While there is no question that the resulting reforms that the Church has since made are very good, I do wonder if they go far enough to assure there are no repeats or future problems. The reason for my doubt is that current reforms do not seem to address and mitigate the primary risk factor behind the abuse scandals. Clerical homosexual leanings gone astray. There is no doubt that there are many outstanding priests of a homosexual orientation who live chaste, celibate lives, but internal Catholic studies evaluation of the causes and context of the sexual abuse crisis make apparent that more than 80 percent of the abuse at issue was of a homosexual nature.

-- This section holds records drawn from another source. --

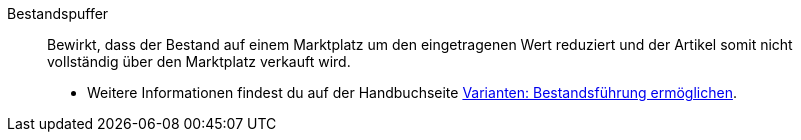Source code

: [#bestandspuffer]
Bestandspuffer:: Bewirkt, dass der Bestand auf einem Marktplatz um den eingetragenen Wert reduziert und der Artikel somit nicht vollständig über den Marktplatz verkauft wird. +
* Weitere Informationen findest du auf der Handbuchseite xref:warenwirtschaft:variations-track-stock.adoc#300[Varianten: Bestandsführung ermöglichen].
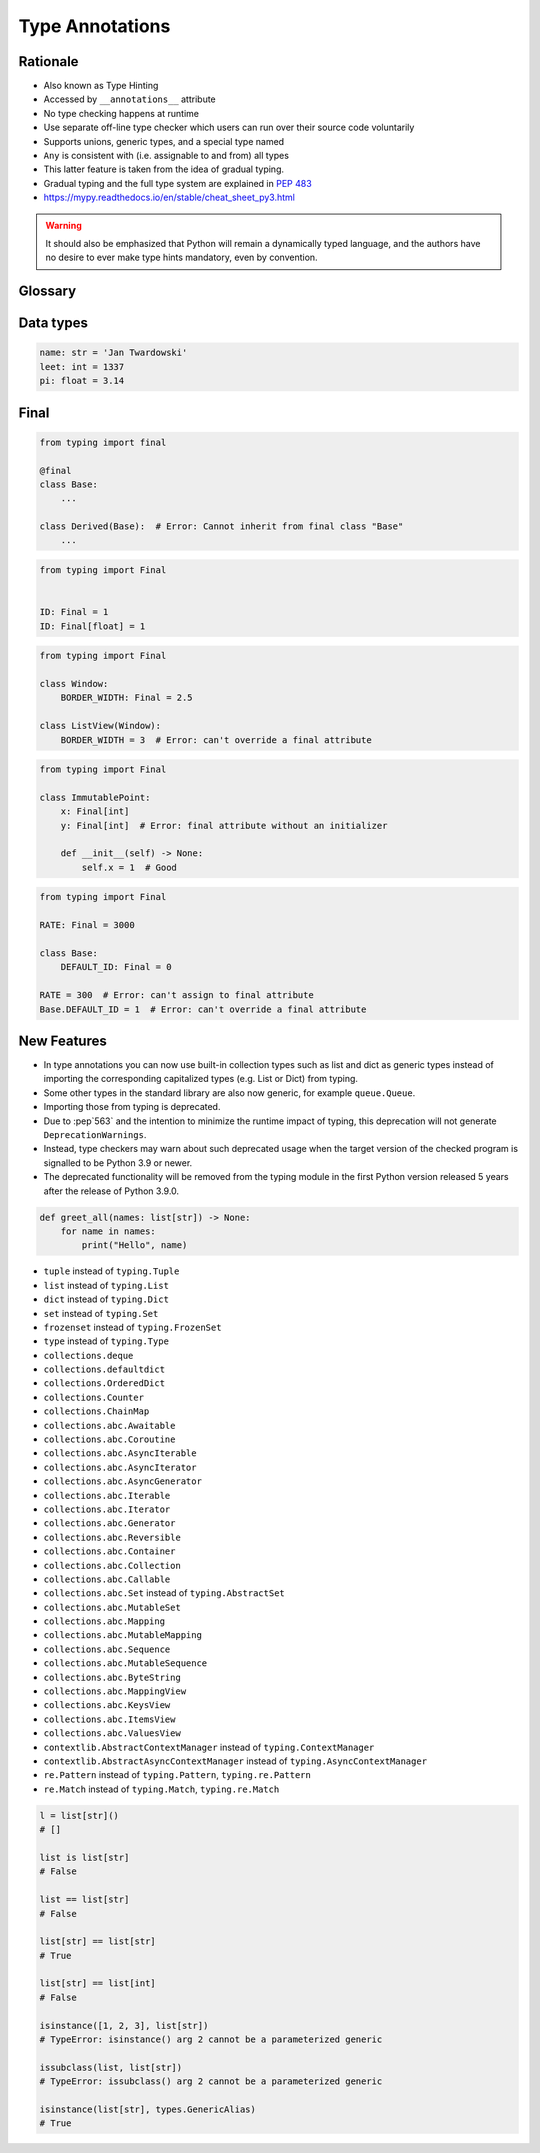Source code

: .. _Type Annotations:

****************
Type Annotations
****************


Rationale
=========
.. versionadded:: Python 3.5
    See :pep:`484`

* Also known as Type Hinting
* Accessed by ``__annotations__`` attribute
* No type checking happens at runtime
* Use separate off-line type checker which users can run over their source code voluntarily
* Supports unions, generic types, and a special type named
* ``Any`` is consistent with (i.e. assignable to and from) all types
* This latter feature is taken from the idea of gradual typing.
* Gradual typing and the full type system are explained in :pep:`483`
* https://mypy.readthedocs.io/en/stable/cheat_sheet_py3.html

.. warning:: It should also be emphasized that Python will remain a dynamically typed language, and the authors have no desire to ever make type hints mandatory, even by convention.


Glossary
========
.. glossary::

    Generic
        A type that can be parameterized, typically a container.
        Also known as a parametric type or a generic type.
        For example: ``dict``.

    Parameterized Generic
        A specific instance of a generic with the expected types for container elements provided.
        Also known as a parameterized type.
        For example: ``dict[str, int]``.


Data types
==========
.. code-block:: python

    name: str = 'Jan Twardowski'
    leet: int = 1337
    pi: float = 3.14



Final
=====
.. versionadded:: Python 3.8
    See :pep:`591`

.. code-block:: python

    from typing import final

    @final
    class Base:
        ...

    class Derived(Base):  # Error: Cannot inherit from final class "Base"
        ...

.. code-block:: python

    from typing import Final


    ID: Final = 1
    ID: Final[float] = 1

.. code-block:: python

    from typing import Final

    class Window:
        BORDER_WIDTH: Final = 2.5

    class ListView(Window):
        BORDER_WIDTH = 3  # Error: can't override a final attribute

.. code-block:: python

    from typing import Final

    class ImmutablePoint:
        x: Final[int]
        y: Final[int]  # Error: final attribute without an initializer

        def __init__(self) -> None:
            self.x = 1  # Good

.. code-block:: python

    from typing import Final

    RATE: Final = 3000

    class Base:
        DEFAULT_ID: Final = 0

    RATE = 300  # Error: can't assign to final attribute
    Base.DEFAULT_ID = 1  # Error: can't override a final attribute


New Features
============
.. versionadded:: Python 3.9
    :pep:`585` Builtin Generic Types

* In type annotations you can now use built-in collection types such as list and dict as generic types instead of importing the corresponding capitalized types (e.g. List or Dict) from typing.
* Some other types in the standard library are also now generic, for example ``queue.Queue``.
* Importing those from typing is deprecated.
* Due to :pep`563` and the intention to minimize the runtime impact of typing, this deprecation will not generate ``DeprecationWarnings``.
* Instead, type checkers may warn about such deprecated usage when the target version of the checked program is signalled to be Python 3.9 or newer.
* The deprecated functionality will be removed from the typing module in the first Python version released 5 years after the release of Python 3.9.0.


.. code-block:: python

    def greet_all(names: list[str]) -> None:
        for name in names:
            print("Hello", name)

.. code-block:: python
    :caption: You can try this feature since Python 3.7 with ``from __future__ import annotations``

    from __future__ import annotations

    def find(haystack: dict[str, list[int]]) -> int:
        ...


* ``tuple`` instead of ``typing.Tuple``
* ``list`` instead of ``typing.List``
* ``dict`` instead of ``typing.Dict``
* ``set`` instead of ``typing.Set``
* ``frozenset`` instead of ``typing.FrozenSet``
* ``type`` instead of ``typing.Type``
* ``collections.deque``
* ``collections.defaultdict``
* ``collections.OrderedDict``
* ``collections.Counter``
* ``collections.ChainMap``
* ``collections.abc.Awaitable``
* ``collections.abc.Coroutine``
* ``collections.abc.AsyncIterable``
* ``collections.abc.AsyncIterator``
* ``collections.abc.AsyncGenerator``
* ``collections.abc.Iterable``
* ``collections.abc.Iterator``
* ``collections.abc.Generator``
* ``collections.abc.Reversible``
* ``collections.abc.Container``
* ``collections.abc.Collection``
* ``collections.abc.Callable``
* ``collections.abc.Set`` instead of ``typing.AbstractSet``
* ``collections.abc.MutableSet``
* ``collections.abc.Mapping``
* ``collections.abc.MutableMapping``
* ``collections.abc.Sequence``
* ``collections.abc.MutableSequence``
* ``collections.abc.ByteString``
* ``collections.abc.MappingView``
* ``collections.abc.KeysView``
* ``collections.abc.ItemsView``
* ``collections.abc.ValuesView``
* ``contextlib.AbstractContextManager``  instead of ``typing.ContextManager``
* ``contextlib.AbstractAsyncContextManager``  instead of ``typing.AsyncContextManager``
* ``re.Pattern``  instead of ``typing.Pattern``, ``typing.re.Pattern``
* ``re.Match``  instead of ``typing.Match``, ``typing.re.Match``

.. code-block:: python

    l = list[str]()
    # []

    list is list[str]
    # False

    list == list[str]
    # False

    list[str] == list[str]
    # True

    list[str] == list[int]
    # False

    isinstance([1, 2, 3], list[str])
    # TypeError: isinstance() arg 2 cannot be a parameterized generic

    issubclass(list, list[str])
    # TypeError: issubclass() arg 2 cannot be a parameterized generic

    isinstance(list[str], types.GenericAlias)
    # True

This is a very sensitive area that the Catholic Church must lovingly but quickly come to grips with if it wants to rid itself forever of this terrible problem and others like it.
In my mind the solution to this dilemma is spiritually obvious but emotionally difficult. The Church should immediately change the qualification requirements for all new religious entrants to exclude anyone whose sexual orientation is homosexual.
In the temporal realm of “this world” where emotions rule, this action might seem to be discriminatory, mean spirited, unloving, and unmerciful but the Church is not of “this world”. The Church is in the spiritual real of “the next world” where the only thing that is important is salvation. Today’s Church seems to have lost sight of this distinction and allowed their human feelings to get in the way of their spiritual responsibilities to save souls.
If you were truly concerned with saving souls would you put their eternal salvation at risk by knowingly introducing them to sinful temptation? Would it be loving and merciful to hire a bartender who has a drinking problem, a pharmacist who has a drug dependency, or a casino dealer who has a gambling problem? Then why would you accept a seminarian and future priest who is fighting against his homosexual tendencies?